The loop uses enumerate(nums) so that both the current index and current value are available during iteration.
For every value:
- The code first checks whether the value already exists in the dictionary.
- If it does, the previous index is retrieved.
- The difference between the current index and previous index is computed.
- If that difference is less than or equal to
k, the function immediately returnsTrue.
After the check, the dictionary is updated with the current index. This ensures the dictionary always contains the most recent occurrence of each number.
If the loop finishes without returning True, then no valid nearby duplicate exists, so the function returns False.
Go Solution
func containsNearbyDuplicate(nums []int, k int) bool {
lastSeen := make(map[int]int)
for index, value := range nums {
if previousIndex, exists := lastSeen[value]; exists {
if index-previousIndex <= k {
return true
}
}
lastSeen[value] = index
}
return false
}
The Go implementation follows the same logic as the Python version.
A map[int]int is used to store the most recent index for each value. Go maps return two values during lookup:
value, exists := map[key]
The exists boolean allows us to determine whether the key was already present.
There are no integer overflow concerns because the index differences are well within Go's integer range given the problem constraints.

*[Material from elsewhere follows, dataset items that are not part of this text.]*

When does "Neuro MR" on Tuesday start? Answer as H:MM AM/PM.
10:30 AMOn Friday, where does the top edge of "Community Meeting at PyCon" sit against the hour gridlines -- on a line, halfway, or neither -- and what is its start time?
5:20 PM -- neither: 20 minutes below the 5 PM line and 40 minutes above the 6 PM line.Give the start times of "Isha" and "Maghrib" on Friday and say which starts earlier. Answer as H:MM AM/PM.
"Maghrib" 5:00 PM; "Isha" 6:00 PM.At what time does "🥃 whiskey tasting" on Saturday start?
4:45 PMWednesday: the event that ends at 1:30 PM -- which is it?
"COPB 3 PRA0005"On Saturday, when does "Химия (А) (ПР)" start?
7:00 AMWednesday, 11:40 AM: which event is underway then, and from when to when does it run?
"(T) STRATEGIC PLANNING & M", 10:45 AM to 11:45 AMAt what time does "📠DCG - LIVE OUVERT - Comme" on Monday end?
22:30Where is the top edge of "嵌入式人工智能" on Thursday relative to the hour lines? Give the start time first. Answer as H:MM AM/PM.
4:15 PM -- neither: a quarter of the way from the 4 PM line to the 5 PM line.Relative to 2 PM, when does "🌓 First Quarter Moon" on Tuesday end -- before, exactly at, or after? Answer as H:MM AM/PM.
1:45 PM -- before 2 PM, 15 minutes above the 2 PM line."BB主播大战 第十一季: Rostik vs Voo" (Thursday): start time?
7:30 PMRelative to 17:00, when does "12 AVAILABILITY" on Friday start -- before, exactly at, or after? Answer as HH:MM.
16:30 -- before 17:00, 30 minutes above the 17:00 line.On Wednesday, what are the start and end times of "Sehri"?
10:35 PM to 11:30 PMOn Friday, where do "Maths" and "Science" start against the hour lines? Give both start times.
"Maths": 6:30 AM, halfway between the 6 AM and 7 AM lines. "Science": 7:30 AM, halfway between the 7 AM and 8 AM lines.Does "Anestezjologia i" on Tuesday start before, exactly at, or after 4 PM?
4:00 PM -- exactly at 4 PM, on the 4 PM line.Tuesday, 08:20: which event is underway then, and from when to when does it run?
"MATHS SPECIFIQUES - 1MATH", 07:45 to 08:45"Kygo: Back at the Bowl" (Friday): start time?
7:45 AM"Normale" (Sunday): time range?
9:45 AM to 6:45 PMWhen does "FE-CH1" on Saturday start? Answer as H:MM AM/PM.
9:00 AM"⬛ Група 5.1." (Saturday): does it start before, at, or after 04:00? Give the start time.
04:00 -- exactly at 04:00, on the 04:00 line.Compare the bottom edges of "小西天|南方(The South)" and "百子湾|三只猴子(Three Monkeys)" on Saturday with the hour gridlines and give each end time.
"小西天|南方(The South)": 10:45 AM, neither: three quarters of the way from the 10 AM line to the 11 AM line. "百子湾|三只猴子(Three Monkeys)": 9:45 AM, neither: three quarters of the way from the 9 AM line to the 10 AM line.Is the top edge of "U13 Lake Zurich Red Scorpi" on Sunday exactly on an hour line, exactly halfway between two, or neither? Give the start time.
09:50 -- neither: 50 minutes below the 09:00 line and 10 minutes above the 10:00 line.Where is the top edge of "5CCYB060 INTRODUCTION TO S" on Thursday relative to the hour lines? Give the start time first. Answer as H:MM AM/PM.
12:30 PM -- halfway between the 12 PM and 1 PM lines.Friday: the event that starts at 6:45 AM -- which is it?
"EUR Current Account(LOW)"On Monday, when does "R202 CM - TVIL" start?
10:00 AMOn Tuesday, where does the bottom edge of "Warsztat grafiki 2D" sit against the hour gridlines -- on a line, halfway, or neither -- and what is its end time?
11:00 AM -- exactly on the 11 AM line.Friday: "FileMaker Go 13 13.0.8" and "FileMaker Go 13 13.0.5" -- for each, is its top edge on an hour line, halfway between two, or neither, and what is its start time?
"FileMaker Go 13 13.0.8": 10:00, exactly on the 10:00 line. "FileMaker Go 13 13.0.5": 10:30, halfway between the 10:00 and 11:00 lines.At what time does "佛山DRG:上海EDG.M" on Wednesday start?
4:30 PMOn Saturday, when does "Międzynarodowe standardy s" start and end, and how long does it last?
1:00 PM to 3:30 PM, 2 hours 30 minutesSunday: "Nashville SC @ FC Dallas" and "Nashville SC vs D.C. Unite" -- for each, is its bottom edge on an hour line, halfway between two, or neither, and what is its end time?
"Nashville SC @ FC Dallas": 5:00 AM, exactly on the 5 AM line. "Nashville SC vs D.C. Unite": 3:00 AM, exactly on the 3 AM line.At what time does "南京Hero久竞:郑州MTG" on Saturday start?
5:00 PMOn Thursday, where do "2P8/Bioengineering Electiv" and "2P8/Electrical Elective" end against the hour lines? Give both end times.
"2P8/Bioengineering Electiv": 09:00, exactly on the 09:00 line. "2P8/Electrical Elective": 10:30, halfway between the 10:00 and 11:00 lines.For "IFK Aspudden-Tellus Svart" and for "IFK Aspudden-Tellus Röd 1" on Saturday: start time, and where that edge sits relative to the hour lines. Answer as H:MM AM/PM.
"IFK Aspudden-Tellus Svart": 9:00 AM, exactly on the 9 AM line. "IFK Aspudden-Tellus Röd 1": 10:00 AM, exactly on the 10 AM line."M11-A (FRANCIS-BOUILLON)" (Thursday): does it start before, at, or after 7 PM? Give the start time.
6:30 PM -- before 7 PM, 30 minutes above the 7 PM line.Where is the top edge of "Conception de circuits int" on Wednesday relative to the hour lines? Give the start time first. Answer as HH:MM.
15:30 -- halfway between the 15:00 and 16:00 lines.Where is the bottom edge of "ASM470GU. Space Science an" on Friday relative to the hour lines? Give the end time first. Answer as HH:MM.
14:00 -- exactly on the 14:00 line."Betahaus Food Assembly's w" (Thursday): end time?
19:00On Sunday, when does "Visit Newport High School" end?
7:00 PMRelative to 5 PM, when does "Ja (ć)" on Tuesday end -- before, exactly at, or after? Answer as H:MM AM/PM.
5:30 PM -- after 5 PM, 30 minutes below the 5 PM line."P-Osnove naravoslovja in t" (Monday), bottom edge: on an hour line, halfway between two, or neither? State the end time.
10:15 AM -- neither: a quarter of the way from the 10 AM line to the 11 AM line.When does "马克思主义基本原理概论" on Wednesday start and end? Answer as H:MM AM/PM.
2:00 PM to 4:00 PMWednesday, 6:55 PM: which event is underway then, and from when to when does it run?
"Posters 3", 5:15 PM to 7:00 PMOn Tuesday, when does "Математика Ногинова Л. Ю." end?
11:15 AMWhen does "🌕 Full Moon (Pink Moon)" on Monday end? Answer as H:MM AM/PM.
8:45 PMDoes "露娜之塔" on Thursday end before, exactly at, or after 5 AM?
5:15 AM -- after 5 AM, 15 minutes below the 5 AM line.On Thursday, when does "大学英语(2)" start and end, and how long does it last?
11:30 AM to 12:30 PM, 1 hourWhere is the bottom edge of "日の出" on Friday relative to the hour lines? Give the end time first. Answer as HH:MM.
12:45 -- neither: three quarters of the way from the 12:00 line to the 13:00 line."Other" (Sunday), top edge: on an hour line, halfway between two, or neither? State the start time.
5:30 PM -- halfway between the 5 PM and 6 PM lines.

Go slices are dynamically sized views over arrays, so iterating through nums with range is efficient and idiomatic.
Worked Examples
Example 1
nums = [1,2,3,1], k = 3
| Index | Value | last_seen Before | Action | Result |
|---|---|---|---|---|
| 0 | 1 | {} | Store 1 → 0 | Continue |
| 1 | 2 | {1:0} | Store 2 → 1 | Continue |
| 2 | 3 | {1:0, 2:1} | Store 3 → 2 | Continue |
| 3 | 1 | {1:0, 2:1, 3:2} | Distance = 3 - 0 = 3 | Return true |
The duplicate 1 appears within distance 3, so the answer is true.
Example 2
nums = [1,0,1,1], k = 1
| Index | Value | last_seen Before | Action | Result |
|---|---|---|---|---|
| 0 | 1 | {} | Store 1 → 0 | Continue |
| 1 | 0 | {1:0} | Store 0 → 1 | Continue |
| 2 | 1 | {1:0, 0:1} | Distance = 2 - 0 = 2 | Continue |
| 3 | 1 | {1:2, 0:1} | Distance = 3 - 2 = 1 | Return true |
The algorithm updates the stored index for 1 from 0 to 2. This is important because the most recent occurrence provides the smallest distance.
Example 3
nums = [1,2,3,1,2,3], k = 2
| Index | Value | Previous Index | Distance | Valid? |
|---|---|---|---|---|
| 0 | 1 | None | - | No |
| 1 | 2 | None | - | No |
| 2 | 3 | None | - | No |
| 3 | 1 | 0 | 3 | No |
| 4 | 2 | 1 | 3 | No |
| 5 | 3 | 2 | 3 | No |
Every duplicate is farther than k, so the final answer is false.
Complexity Analysis
| Measure | Complexity | Explanation |
|---|---|---|
| Time | O(n) | Each element is processed once with constant-time hash map operations |
| Space | O(n) | The hash map may store up to all unique elements |
The algorithm performs a single pass through the array. Every lookup and insertion into the hash map is approximately O(1) on average, so the total running time grows linearly with the size of the array.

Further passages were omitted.